(Formerly NCDA / NFGE)



Jack M. Lipsman
4307 Lucas Avenue
Las Vegas, Nevada 89120
Voice: (702)456-8272
Fax: (702)435-6245

February 1, 2001

Las Vegas Review-Journal
Letters to the Editor

By Fax: 383-4676

To the editor:

    We see that Mr. Bible stepped forward with an RJ article on 1/26 that announces that, "union representation may not help dealers."  After we dealers have been beaten-up for decades, Mr. Bible, acting as the resorts mouthpiece, asks us to ignore the blood and bruises of wage freezes and arbitrary firings and to give up support of a union. Why? Because last year slots won more than table games, a subtle reaffirmation that management thinks that dealers are really not worth as much as we think we are.

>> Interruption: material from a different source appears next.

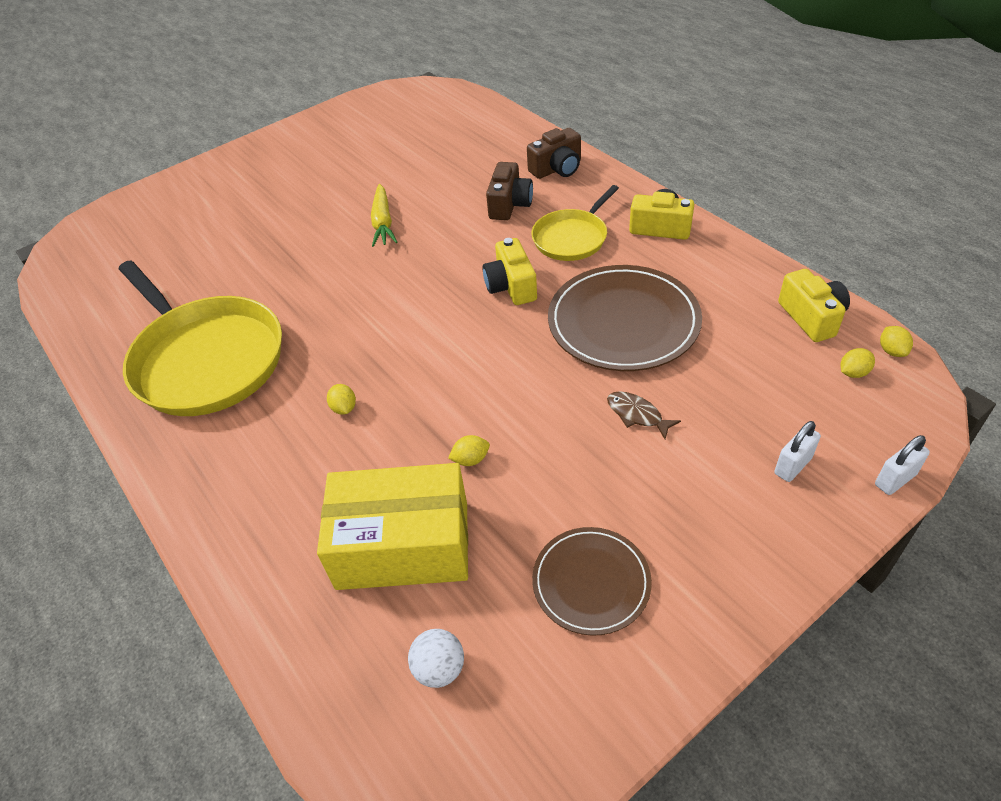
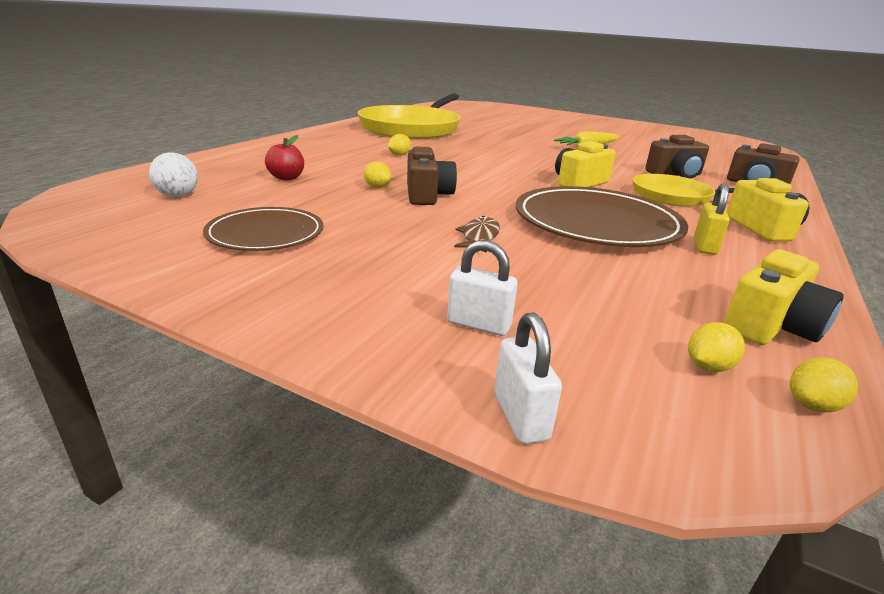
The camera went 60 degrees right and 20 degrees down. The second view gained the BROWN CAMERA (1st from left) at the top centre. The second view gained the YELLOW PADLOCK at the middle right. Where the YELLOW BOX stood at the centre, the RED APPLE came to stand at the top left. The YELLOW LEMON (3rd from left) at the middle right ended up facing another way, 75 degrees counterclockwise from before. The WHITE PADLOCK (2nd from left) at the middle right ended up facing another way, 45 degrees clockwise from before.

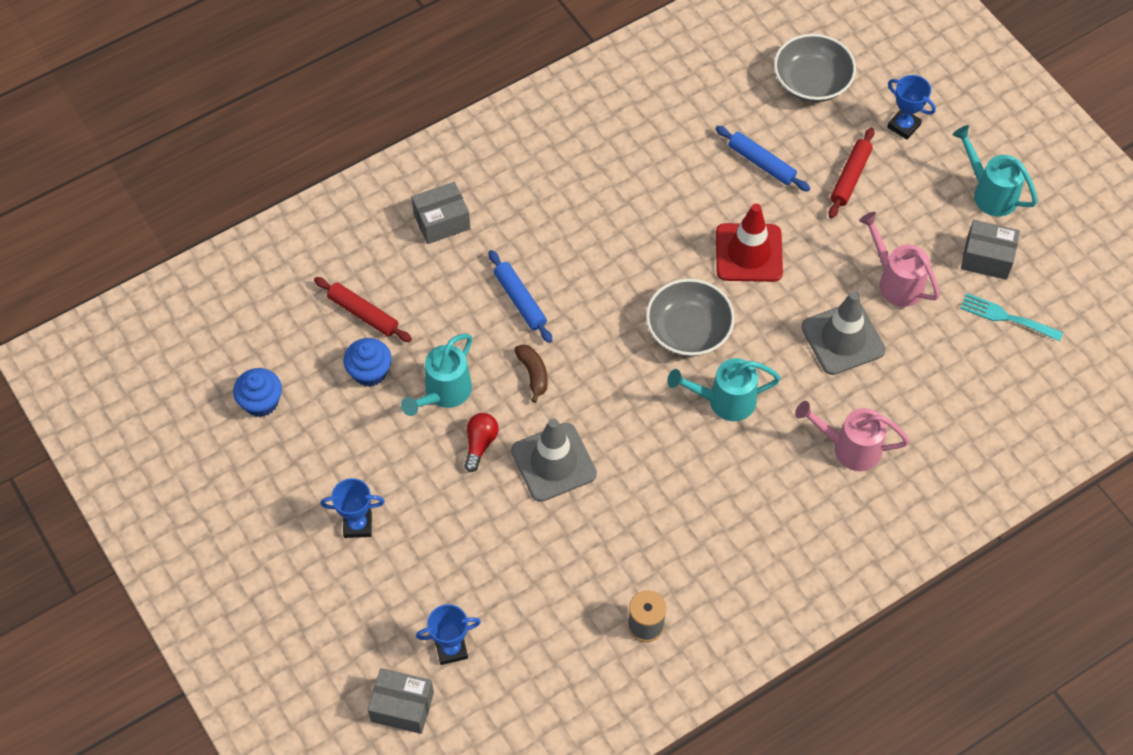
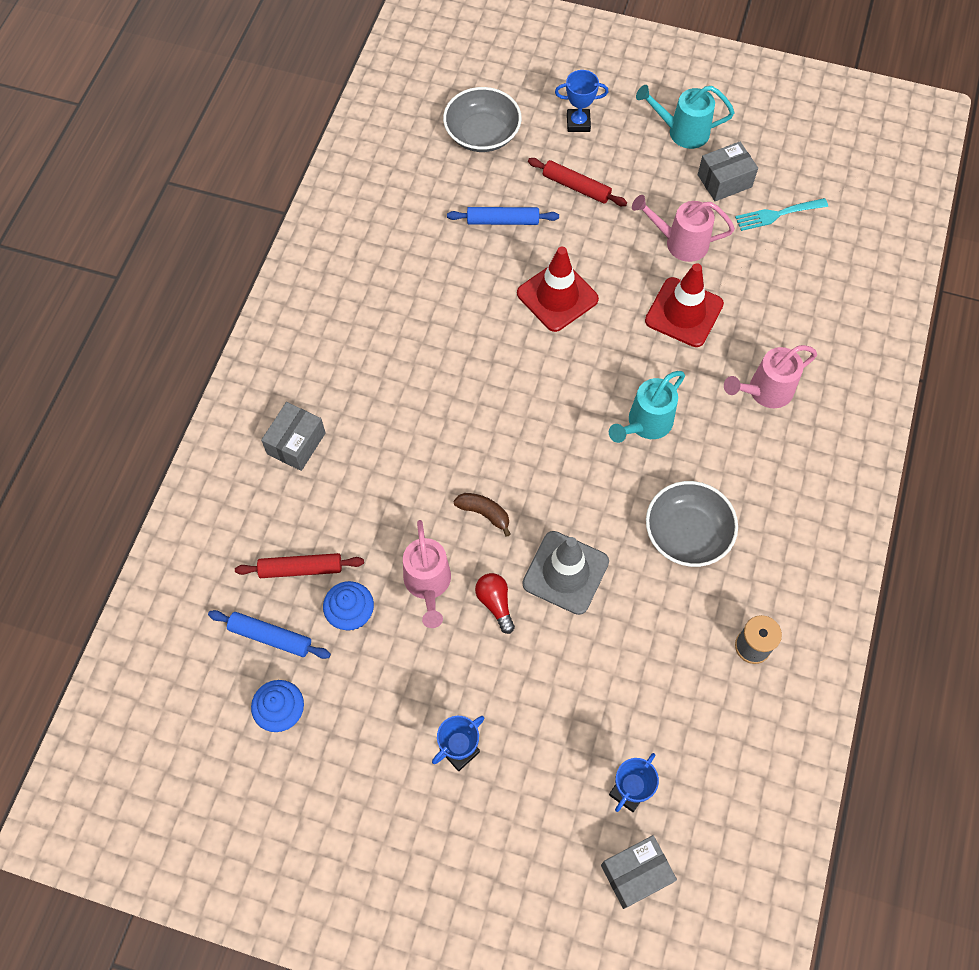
The camera went 40 degrees left and 5 degrees up. The BLUE ROLLING PIN (1st from left) ended up elsewhere, having gone from the centre to the middle left. The GREY BOWL (1st from left in the first image) ended up elsewhere, having gone from the centre to the middle right. What was the TURQUOISE WATERING CAN (1st from left) at the centre turned into the PINK WATERING CAN (1st from left) at the centre. What was the GREY TRAFFIC CONE (2nd from left) at the middle right turned into the RED TRAFFIC CONE (2nd from left) at the top right. The RED ROLLING PIN (2nd from left) at the top right ended up facing another way, 45 degrees counterclockwise from before.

    Speaking of "worth-versus-juice", we should note that if anyone knows about how "juice" works in Nevada, it is Bill Bible. He has just retired as head of the Nevada Gaming Commission and has now turned to greener pastures as the newly appointed President of the Nevada Resorts Association. His dad was Senator Alan Bible, one of Nevada's original good-ole-boys, and, it is said, a major factor in securing the Commission job for Billy Boy.  In his tenure as the head of the Gaming Commission, notwithstanding his new role as advice-giver, Mr. Bible scrupulously distanced himself from any issue that might have remotely benefited or protected Nevada's gaming dealers from the predatory and oppressive policies of many of our major casinos.

    Dealer's issues were public knowledge, yet in spite of that, and in spite of direct pleas for administrative intervention from individual dealers and from this organization's media statements, all we heard from Mr. Bible was silence, deafening silence, with an occasional whimper of, "that's not our job."

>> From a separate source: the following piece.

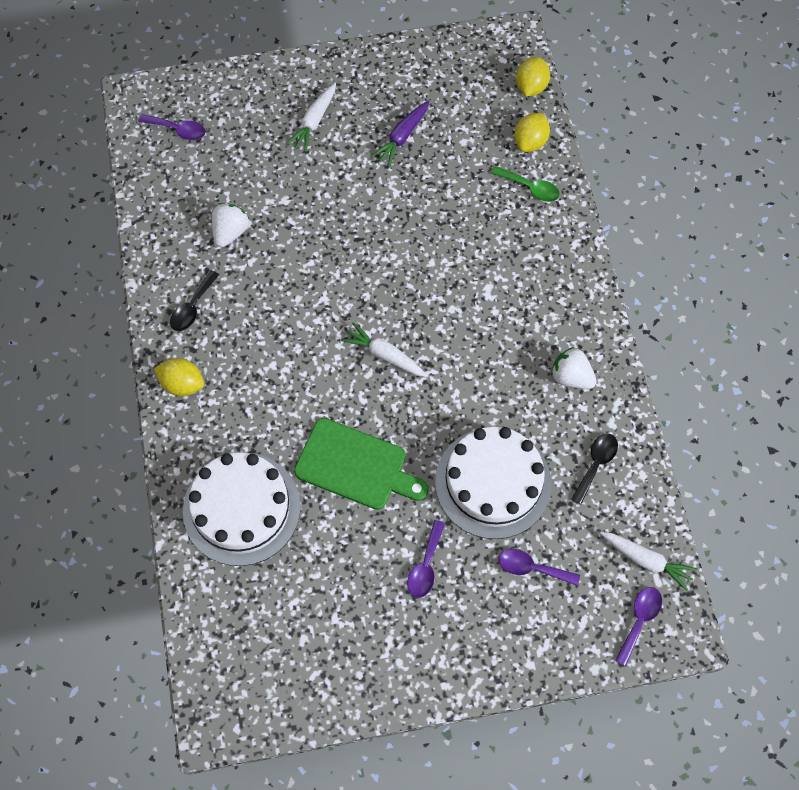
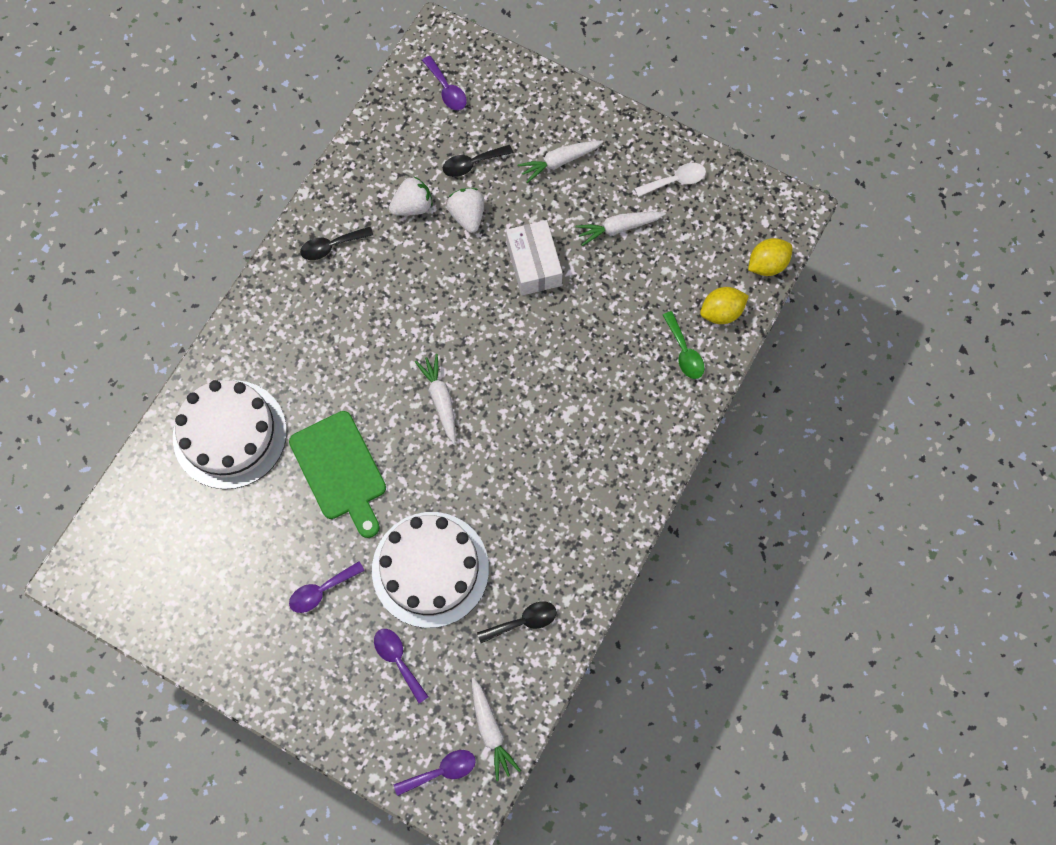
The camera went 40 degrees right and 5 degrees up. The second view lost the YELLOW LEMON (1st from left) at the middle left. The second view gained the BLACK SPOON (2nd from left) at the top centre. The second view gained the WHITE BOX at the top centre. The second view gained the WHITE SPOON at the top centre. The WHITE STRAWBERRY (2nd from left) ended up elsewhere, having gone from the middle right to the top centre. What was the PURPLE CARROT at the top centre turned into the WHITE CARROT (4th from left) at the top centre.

    He professed to be charged with insuring the health of this state's primary industry, yet he ignored for years the infection festering just beneath the surface. Conditions and policies that were designed, promoted and maintained by the gambling resorts to establish and preserve totalitarian control over casino dealers and their workplace.

The fact is that this industry revolves around the table game dealers, not slots. You take away professional, skilled table game dealers and their games and all you've got left are a bunch empty barns with thousands of high-tech Nintendos that spit coins, hardly a Mecca for the high-rolling vacationer, is it Mr. Bible?

    Mr. Bible goes on to state that dealers occupy a unique position in the gaming industry, one that makes union membership inconsistent with our goals.
    If we are so unique, why have our wages been frozen at the minimum for more than a decade? 
    If we are so unique, why do 90% of the major casinos still have an arbitrary, no-recourse termination policy that is largely used to maintain fear in the workforce, so they can prop up that "workforce control" element we spoke of earlier.
    If we are so unique, why do casinos use every scheme imaginable to tap into our toke box? 
    And in answer to this close working relationship Mr. Bible claims we have with management, I can only ask if he has ever heard the expression: "dummy up and deal?" Case closed!

    He mentions job preservation. He is correct in that no one can control a market downturn or competitive trends, but conversely, there are things that can be controlled, such as arbitrary, unjustified terminations carried out by a mean-spirited boss with a nefarious agenda. I personally know of a "boss" who dispatched 63 dealers in a relatively short time, most for no reason at all. He himself was finally fired and escorted off the property. No solace to those already fired dealers, though, is it Mr. Bible?

    So when Mr. Bible says we should eliminate the middleman, I think before we attempt to follow his advice and eliminate the union, the industry would be much better served if we eliminated the Nevada Resorts Association, and of course, Mr. Bible, its president.


Jack Lipsman
Las Vegas
* * *
The writer is Vice President of the National Federation of Gaming Employees.